Déchiffrage des maladies multifactorielles : cas des mortalités de l’huître Depuis 2008, des mortalités récurrentes et massives affectent le naissain d’huîtres creuses Crassostrea gigas. Pour identifier un moyen de sortir de cette crise sanitaire et trouver les solutions d’une aquaculture durable […]

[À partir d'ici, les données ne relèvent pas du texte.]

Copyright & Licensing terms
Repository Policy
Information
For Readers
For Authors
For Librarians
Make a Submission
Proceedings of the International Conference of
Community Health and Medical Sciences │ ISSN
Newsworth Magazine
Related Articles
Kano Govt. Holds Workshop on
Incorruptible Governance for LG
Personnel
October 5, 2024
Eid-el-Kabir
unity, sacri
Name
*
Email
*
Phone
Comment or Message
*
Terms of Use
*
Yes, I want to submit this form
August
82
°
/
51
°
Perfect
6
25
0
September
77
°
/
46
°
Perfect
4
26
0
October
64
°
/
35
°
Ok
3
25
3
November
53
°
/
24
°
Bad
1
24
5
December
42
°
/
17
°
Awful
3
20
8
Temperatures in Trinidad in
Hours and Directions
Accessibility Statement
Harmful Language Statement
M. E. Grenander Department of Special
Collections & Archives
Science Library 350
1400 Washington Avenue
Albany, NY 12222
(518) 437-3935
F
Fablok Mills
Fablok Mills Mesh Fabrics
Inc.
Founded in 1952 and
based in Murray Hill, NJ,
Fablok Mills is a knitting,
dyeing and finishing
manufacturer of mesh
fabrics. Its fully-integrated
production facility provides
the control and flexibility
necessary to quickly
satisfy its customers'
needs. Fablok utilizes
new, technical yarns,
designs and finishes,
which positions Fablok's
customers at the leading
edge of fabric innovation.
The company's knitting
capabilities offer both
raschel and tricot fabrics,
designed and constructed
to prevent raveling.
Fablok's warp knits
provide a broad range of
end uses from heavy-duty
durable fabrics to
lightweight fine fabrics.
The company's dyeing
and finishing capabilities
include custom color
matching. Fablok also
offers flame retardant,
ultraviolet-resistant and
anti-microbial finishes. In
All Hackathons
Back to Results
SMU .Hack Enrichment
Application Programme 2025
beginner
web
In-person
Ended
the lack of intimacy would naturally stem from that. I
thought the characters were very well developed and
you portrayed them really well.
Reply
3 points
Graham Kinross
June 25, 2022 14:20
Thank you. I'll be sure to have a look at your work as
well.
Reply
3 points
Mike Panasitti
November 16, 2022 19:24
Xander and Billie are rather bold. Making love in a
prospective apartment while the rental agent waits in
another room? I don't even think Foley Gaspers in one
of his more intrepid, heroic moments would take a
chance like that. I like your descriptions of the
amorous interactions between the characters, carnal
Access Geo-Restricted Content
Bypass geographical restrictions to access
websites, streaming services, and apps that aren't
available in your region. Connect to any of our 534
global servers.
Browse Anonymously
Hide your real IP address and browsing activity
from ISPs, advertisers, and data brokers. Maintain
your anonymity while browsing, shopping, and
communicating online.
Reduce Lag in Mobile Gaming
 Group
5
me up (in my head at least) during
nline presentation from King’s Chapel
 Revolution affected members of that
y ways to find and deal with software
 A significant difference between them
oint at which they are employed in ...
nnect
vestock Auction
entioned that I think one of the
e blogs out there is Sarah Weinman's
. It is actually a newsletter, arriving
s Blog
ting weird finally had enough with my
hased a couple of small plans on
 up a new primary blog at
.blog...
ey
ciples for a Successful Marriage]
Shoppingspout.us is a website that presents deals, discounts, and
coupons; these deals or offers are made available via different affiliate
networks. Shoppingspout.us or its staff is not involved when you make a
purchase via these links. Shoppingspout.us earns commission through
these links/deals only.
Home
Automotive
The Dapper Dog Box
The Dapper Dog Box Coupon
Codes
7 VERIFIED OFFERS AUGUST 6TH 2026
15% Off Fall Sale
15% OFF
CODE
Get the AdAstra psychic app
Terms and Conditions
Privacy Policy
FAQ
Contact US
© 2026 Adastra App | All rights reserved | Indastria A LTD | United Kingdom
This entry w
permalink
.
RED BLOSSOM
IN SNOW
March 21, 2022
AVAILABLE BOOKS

Thématique : Autre | Localisation : Autre | Filière : Pêche

Contexte

Déchiffrage des maladies multifactorielles : cas des mortalités de l’huître

Depuis 2008, des mortalités récurrentes et massives affectent le naissain d’huîtres creuses Crassostrea gigas. Pour identifier un moyen de sortir de cette crise sanitaire et trouver les solutions d’une aquaculture durable de l’huître, il est nécessaire de déchiffrer ce pathosystème complexe.

C’est dans ce contexte que le projet DECIPHER propose de développer un programme de recherche multidisciplinaire intégré mettant en relation les différents niveaux de compréhension de la maladie. Il se concentre sur l’étude dynamique de l’« holobionte huître » (hôte et microbiote associé, y compris les agents pathogènes) et intègre le fond génétique de l’hôte, les variations de l’environnement et l’histoire des interactions entre les protagonistes de ce pathosystème et l’émergence de la pathologie.

Les objectifs du projet DECIPHER sont donc de contribuer à notre compréhension de la dimension multifactorielle (agents infectieux, microbiote, génétique) de la maladie de «mortalité estivale» affectant les huîtres et de proposer des stratégies de lutte adéquates et efficaces.

Objectifs

contribuer à notre compréhension de la dimension multifactorielle (agents infectieux, microbiote, génétique) de la maladie de «mortalité estivale»

proposer des stratégies de lutte adéquates et efficaces

Actions

Pour atteindre ces objectifs ambitieux, le projet DECIPHER propose un cadre collaboratif et un ensemble d’expériences capables de s’attaquer aux principaux problèmes scientifiques et techniques non résolus.

Le principal obstacle rencontré jusqu’à présent pour comprendre la mortalité des huîtres était la complexité de ce pathosystème et l’absence de modèle expérimental permettant de démêler les facteurs impliqués. C’est pourquoi jusqu’à récemment, seules des études corrélatives utilisant un nombre limité de facteurs choisis arbitrairement étaient possibles, rendant l’interaction entre tous les facteurs difficile à étudier.

Seul un programme de recherche intégrative utilisant un modèle expérimental d’infection capable de reproduire la pathogenèse dans des conditions contrôlées pourrait relever ce défi difficile. Le développement récent (2013) d’un tel modèle expérimental de pathogenèse (EMP) nous permettra pour la première fois

  • de briser ces limites conceptuelles et techniques
  • d’évoluer vers une vision intégrative et dynamique de la pathosystème dans lequel tous les paramètres peuvent être contrôlés.

De plus, DECIPHER bénéficiera de l’émergence récente et des progrès constants réalisés dans le séquençage de nouvelle génération (NGS) et les méthodes analytiques associées. Il est désormais possible de suivre la dynamique des holobiontes et la réponse fonctionnelle de chacun des partenaires de l’interaction (huître, microbiote, pathogènes) tout au long du processus depuis le début du protocole jusqu’à la pathogenèse. Ensemble, EMP et NGS nous donnent aujourd’hui l’occasion unique d’étudier et de quantifier l’influence respective du statut génétique de l’huître, du microbiote et de l’histoire du challenge microbien (au cours de la vie ou de l’ontogenèse) sur l’émergence de la pathologie

Résultats

Nous avons montré que le POMS était une maladie polymicrobienne. Le virus OsHV-1 est responsable d’une infection précoce qui altère les capacités immunitaires des huîtres en ciblant les hémocytes (cellules immunitaires des huîtres). Cette immunosuppression induite est suivi d’une déstabilisation du microbiote des huîtres dont le point d’orgue est une entrée de pathogènes bactériens opportunistes qui provoquent une septicémie qui sera fatale pour les huîtres. Les mécanismes par lesquels les bactéries pathogènes agissent sur les huîtres ont également été élucidés : nous avons pu montrer notamment de certaines espèces de vibrions étaient capables de lyser les hémocytes affaiblis par le virus. Par ailleurs, nous avons pu établir que les huîtres résistantes étaient capables de mettre en place une réponse antivirale plus précoce, permettant de contrecarrer le développement viral et bloquer les étapes ultérieures de la maladie. Enfin, nous avons pu mettre à jour qu’une exposition précoce des larves d’huîtres à une flore microbienne riche durant leur développement leur permettait d’améliorer leur résistance lors d’une exposition ultérieur à la maladie.